Report back the lines in this listing that carry the string "building".
=== Section Start ===
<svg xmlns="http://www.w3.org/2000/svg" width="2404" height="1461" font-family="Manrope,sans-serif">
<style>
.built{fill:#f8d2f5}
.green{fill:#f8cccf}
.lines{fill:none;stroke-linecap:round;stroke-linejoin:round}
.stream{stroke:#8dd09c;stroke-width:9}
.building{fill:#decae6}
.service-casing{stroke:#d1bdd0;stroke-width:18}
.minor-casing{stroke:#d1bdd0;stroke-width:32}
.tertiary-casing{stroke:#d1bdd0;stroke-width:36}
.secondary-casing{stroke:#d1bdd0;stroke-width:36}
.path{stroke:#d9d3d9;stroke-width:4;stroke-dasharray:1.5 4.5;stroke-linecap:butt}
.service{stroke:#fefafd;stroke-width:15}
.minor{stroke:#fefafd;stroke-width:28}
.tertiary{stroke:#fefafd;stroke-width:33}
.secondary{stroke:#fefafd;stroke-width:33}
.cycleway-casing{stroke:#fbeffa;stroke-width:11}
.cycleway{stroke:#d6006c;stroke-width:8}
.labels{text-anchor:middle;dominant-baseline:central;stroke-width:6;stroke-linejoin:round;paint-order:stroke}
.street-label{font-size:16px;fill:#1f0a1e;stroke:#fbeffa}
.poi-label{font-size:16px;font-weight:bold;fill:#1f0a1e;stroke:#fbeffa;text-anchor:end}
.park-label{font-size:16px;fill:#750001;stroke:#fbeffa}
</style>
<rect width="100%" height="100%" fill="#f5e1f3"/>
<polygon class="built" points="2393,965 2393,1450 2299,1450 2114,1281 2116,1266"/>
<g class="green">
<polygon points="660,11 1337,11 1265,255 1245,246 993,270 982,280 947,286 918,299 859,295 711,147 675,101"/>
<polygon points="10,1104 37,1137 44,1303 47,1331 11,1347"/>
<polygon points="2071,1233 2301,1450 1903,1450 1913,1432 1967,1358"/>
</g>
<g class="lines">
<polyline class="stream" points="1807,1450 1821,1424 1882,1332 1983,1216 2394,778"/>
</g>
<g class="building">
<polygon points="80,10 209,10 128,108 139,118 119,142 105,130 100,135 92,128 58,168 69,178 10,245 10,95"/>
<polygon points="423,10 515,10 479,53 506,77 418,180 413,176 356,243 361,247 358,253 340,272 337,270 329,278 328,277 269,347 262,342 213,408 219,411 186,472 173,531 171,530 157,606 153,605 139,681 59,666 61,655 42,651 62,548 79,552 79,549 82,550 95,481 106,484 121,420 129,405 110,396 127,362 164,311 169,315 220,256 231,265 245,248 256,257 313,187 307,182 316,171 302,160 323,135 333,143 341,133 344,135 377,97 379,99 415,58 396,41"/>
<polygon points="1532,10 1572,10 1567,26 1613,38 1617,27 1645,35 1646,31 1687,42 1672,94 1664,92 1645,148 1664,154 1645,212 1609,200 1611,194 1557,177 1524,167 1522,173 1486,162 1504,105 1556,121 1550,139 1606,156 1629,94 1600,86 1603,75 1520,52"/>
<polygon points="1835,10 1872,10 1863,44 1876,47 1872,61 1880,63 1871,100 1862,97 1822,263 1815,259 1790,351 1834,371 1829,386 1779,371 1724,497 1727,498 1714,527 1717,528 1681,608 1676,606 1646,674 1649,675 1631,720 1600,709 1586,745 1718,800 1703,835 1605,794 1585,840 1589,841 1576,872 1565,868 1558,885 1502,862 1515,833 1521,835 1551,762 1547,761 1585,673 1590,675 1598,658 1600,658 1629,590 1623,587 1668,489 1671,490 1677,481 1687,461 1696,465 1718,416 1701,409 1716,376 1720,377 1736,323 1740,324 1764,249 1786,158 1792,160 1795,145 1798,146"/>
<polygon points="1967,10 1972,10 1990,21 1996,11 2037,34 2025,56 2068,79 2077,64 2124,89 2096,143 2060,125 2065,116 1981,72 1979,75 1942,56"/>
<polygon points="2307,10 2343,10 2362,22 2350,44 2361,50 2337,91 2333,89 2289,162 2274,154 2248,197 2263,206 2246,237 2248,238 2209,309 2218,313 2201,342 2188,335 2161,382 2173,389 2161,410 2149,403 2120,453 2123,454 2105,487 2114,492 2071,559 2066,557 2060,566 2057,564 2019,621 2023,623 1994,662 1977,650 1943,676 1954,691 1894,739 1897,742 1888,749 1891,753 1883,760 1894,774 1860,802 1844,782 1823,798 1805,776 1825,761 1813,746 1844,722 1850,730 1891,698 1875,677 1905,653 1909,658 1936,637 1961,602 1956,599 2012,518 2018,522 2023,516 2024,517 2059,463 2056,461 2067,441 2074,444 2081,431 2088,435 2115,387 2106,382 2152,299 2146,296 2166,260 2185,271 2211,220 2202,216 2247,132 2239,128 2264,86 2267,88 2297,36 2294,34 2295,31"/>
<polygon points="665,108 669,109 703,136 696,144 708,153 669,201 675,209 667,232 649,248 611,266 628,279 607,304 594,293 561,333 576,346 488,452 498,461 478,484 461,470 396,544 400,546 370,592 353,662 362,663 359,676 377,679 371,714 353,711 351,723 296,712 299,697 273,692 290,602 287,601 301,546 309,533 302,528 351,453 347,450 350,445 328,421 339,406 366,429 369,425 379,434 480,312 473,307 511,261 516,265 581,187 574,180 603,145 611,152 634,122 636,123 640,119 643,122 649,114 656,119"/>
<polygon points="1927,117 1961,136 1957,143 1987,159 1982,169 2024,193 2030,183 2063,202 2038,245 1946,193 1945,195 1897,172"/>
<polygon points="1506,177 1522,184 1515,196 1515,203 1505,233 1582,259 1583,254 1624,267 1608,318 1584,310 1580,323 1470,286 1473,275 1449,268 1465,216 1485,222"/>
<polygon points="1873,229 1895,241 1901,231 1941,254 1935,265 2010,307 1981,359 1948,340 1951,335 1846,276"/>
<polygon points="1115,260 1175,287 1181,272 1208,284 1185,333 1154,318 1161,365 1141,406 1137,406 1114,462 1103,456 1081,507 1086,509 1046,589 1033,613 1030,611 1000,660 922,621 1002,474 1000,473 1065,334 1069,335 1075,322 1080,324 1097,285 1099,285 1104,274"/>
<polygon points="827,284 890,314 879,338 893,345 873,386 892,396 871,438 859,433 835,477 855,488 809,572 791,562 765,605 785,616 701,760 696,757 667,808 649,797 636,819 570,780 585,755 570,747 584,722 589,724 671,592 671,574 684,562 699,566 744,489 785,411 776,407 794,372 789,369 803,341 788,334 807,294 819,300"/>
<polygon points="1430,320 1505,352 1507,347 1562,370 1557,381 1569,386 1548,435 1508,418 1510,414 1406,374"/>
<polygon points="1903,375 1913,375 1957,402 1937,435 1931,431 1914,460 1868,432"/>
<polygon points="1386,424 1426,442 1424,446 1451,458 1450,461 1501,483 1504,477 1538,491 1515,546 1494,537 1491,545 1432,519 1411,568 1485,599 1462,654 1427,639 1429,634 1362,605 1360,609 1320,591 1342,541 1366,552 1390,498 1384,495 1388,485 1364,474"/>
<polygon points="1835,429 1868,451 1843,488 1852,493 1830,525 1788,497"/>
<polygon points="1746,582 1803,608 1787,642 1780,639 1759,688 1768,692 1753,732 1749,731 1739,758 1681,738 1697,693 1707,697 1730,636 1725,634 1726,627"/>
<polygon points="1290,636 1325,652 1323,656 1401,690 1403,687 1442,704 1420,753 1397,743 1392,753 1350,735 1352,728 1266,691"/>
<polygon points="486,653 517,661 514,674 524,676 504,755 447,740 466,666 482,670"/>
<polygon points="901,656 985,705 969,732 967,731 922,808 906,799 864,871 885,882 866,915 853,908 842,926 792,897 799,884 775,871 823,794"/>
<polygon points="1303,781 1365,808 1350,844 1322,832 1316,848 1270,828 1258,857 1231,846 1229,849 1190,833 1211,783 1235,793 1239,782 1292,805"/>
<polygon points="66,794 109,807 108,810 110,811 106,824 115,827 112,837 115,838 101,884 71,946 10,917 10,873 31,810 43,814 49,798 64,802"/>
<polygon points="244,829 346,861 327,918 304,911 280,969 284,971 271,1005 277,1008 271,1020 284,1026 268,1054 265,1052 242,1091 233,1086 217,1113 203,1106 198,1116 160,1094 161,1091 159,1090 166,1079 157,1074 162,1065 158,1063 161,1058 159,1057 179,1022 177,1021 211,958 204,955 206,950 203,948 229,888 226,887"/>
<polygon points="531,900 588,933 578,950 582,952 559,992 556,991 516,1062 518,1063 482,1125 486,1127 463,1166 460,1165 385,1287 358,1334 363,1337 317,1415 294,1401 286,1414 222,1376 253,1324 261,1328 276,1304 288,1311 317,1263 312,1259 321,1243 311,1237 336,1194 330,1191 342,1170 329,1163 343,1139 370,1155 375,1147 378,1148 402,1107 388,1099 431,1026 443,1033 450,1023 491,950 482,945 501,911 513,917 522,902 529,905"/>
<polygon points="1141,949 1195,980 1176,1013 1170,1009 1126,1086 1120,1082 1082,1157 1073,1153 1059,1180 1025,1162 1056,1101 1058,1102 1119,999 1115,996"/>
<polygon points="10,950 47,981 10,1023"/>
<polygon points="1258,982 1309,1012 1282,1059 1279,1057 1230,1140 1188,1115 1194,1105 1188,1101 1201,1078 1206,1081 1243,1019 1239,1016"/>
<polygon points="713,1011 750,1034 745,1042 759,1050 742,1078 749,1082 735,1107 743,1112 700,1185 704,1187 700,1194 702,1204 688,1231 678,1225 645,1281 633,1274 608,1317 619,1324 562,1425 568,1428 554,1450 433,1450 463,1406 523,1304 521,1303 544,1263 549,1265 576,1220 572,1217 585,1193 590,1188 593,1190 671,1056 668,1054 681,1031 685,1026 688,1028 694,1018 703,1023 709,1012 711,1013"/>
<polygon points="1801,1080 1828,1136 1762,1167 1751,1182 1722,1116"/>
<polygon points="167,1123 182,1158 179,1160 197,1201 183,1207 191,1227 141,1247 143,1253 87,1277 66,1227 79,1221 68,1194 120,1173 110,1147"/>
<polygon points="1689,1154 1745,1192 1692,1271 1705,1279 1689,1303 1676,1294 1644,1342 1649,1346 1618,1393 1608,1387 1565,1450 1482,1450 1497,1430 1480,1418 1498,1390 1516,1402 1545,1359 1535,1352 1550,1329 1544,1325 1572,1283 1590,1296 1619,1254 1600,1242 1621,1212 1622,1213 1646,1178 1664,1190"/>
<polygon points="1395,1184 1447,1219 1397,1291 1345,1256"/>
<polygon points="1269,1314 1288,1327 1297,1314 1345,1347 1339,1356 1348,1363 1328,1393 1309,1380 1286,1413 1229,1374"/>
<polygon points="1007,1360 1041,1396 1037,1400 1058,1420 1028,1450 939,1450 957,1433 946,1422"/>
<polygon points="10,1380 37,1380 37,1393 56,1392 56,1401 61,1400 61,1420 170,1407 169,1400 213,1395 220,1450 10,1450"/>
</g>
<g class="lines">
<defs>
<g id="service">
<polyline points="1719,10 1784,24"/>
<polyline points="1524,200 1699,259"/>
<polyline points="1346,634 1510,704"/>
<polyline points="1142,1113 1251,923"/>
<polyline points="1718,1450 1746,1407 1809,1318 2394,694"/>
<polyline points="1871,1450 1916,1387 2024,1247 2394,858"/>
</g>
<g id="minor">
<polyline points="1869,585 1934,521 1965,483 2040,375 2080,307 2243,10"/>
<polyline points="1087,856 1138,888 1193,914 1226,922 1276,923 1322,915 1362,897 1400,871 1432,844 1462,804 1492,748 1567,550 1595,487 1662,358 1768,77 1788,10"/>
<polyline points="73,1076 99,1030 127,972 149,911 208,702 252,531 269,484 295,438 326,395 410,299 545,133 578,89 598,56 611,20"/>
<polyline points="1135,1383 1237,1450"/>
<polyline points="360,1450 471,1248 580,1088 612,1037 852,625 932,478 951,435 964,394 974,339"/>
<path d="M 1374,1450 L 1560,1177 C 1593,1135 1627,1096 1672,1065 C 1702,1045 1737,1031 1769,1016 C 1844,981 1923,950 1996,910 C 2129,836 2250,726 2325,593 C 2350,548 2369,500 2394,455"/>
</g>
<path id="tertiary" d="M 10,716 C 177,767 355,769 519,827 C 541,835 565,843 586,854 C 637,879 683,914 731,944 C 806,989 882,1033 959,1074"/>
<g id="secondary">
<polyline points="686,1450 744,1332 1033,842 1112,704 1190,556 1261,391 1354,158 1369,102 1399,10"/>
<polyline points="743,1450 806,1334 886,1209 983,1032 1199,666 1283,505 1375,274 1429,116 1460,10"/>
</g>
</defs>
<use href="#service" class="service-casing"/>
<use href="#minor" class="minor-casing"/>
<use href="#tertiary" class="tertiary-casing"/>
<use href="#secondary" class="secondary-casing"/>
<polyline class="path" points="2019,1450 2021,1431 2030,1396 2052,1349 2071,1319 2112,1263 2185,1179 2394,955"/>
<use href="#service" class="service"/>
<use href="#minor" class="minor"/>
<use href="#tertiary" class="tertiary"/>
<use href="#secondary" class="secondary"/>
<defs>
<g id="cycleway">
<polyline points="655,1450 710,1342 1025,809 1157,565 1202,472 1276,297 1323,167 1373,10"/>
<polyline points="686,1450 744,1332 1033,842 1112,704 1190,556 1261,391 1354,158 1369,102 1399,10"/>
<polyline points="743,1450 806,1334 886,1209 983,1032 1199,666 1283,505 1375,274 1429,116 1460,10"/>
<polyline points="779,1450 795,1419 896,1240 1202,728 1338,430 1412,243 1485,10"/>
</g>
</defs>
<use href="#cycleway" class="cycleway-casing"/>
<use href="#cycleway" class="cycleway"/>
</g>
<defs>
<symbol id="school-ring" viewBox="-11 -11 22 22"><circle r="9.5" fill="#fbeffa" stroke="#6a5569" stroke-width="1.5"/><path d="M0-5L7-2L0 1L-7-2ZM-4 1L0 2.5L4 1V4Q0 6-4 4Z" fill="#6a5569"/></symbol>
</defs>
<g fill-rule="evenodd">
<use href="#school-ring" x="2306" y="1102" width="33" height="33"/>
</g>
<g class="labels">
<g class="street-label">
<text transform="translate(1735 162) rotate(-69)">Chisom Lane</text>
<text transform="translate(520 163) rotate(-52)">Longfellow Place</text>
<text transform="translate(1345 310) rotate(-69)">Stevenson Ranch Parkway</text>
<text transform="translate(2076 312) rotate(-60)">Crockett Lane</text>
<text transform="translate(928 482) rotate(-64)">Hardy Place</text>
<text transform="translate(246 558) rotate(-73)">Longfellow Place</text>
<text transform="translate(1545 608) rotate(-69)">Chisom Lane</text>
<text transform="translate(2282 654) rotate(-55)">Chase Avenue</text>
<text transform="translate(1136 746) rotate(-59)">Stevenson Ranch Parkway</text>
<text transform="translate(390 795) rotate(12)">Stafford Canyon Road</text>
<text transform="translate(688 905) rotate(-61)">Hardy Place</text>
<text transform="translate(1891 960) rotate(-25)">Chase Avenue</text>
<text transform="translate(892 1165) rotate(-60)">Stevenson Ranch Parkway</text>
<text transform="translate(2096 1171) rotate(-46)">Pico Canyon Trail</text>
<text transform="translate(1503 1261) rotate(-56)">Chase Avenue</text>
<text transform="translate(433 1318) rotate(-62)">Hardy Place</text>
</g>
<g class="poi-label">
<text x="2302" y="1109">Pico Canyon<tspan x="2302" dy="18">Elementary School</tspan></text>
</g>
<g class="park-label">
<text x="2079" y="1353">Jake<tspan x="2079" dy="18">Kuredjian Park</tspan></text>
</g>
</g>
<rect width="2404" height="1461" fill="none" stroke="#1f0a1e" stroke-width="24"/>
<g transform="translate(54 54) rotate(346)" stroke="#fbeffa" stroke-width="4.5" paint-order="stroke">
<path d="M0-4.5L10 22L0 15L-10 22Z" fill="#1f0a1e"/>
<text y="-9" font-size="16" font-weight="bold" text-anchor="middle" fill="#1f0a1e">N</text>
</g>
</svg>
=== Section End ===
### Reply
.building{fill:#decae6}
<g class="building">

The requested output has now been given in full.